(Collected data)
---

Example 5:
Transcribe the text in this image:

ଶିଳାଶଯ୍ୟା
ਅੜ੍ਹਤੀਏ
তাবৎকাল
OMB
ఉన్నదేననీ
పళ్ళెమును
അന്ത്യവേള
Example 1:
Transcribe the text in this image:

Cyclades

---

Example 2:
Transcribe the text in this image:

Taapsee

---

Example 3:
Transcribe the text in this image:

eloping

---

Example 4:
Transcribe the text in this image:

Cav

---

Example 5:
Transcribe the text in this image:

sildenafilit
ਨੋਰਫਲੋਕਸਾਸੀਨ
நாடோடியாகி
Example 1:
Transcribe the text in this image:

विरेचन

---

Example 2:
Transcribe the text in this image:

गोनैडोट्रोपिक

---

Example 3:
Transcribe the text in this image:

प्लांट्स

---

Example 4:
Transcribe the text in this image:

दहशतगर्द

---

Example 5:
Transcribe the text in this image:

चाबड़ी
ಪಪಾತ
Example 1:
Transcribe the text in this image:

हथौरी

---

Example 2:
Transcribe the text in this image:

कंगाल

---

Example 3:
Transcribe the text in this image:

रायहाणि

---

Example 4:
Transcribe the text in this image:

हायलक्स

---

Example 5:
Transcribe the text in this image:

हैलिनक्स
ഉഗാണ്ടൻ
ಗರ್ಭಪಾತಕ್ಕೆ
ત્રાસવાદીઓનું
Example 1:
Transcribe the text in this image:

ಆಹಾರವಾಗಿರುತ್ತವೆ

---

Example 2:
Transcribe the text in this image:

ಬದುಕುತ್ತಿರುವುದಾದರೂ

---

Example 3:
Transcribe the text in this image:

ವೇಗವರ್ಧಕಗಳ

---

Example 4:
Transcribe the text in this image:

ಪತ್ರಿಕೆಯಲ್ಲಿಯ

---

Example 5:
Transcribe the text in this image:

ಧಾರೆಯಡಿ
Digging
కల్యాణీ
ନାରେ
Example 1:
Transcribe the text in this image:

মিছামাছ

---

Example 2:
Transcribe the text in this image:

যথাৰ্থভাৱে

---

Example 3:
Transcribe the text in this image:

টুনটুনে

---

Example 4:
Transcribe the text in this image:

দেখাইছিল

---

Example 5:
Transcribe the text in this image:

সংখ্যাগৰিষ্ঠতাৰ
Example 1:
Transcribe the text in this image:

» **What the task requires**: Exactly as they stand above, repeat all the records.

» **Response to this exercise**:
---

Example 5:
Transcribe the text in this image:

ଶିଳାଶଯ୍ୟା
ਅੜ੍ਹਤੀਏ
তাবৎকাল
OMB
ఉన్నదేననీ
పళ్ళెమును
അന്ത്യവേള
Example 1:
Transcribe the text in this image:

Cyclades

---

Example 2:
Transcribe the text in this image:

Taapsee

---

Example 3:
Transcribe the text in this image:

eloping

---

Example 4:
Transcribe the text in this image:

Cav

---

Example 5:
Transcribe the text in this image:

sildenafilit
ਨੋਰਫਲੋਕਸਾਸੀਨ
நாடோடியாகி
Example 1:
Transcribe the text in this image:

विरेचन

---

Example 2:
Transcribe the text in this image:

गोनैडोट्रोपिक

---

Example 3:
Transcribe the text in this image:

प्लांट्स

---

Example 4:
Transcribe the text in this image:

दहशतगर्द

---

Example 5:
Transcribe the text in this image:

चाबड़ी
ಪಪಾತ
Example 1:
Transcribe the text in this image:

हथौरी

---

Example 2:
Transcribe the text in this image:

कंगाल

---

Example 3:
Transcribe the text in this image:

रायहाणि

---

Example 4:
Transcribe the text in this image:

हायलक्स

---

Example 5:
Transcribe the text in this image:

हैलिनक्स
ഉഗാണ്ടൻ
ಗರ್ಭಪಾತಕ್ಕೆ
ત્રાસવાદીઓનું
Example 1:
Transcribe the text in this image:

ಆಹಾರವಾಗಿರುತ್ತವೆ

---

Example 2:
Transcribe the text in this image:

ಬದುಕುತ್ತಿರುವುದಾದರೂ

---

Example 3:
Transcribe the text in this image:

ವೇಗವರ್ಧಕಗಳ

---

Example 4:
Transcribe the text in this image:

ಪತ್ರಿಕೆಯಲ್ಲಿಯ

---

Example 5:
Transcribe the text in this image:

ಧಾರೆಯಡಿ
Digging
కల్యాణీ
ନାରେ
Example 1:
Transcribe the text in this image:

মিছামাছ

---

Example 2:
Transcribe the text in this image:

যথাৰ্থভাৱে

---

Example 3:
Transcribe the text in this image:

টুনটুনে

---

Example 4:
Transcribe the text in this image:

দেখাইছিল

---

Example 5:
Transcribe the text in this image:

সংখ্যাগৰিষ্ঠতাৰ
Example 1:
Transcribe the text in this image:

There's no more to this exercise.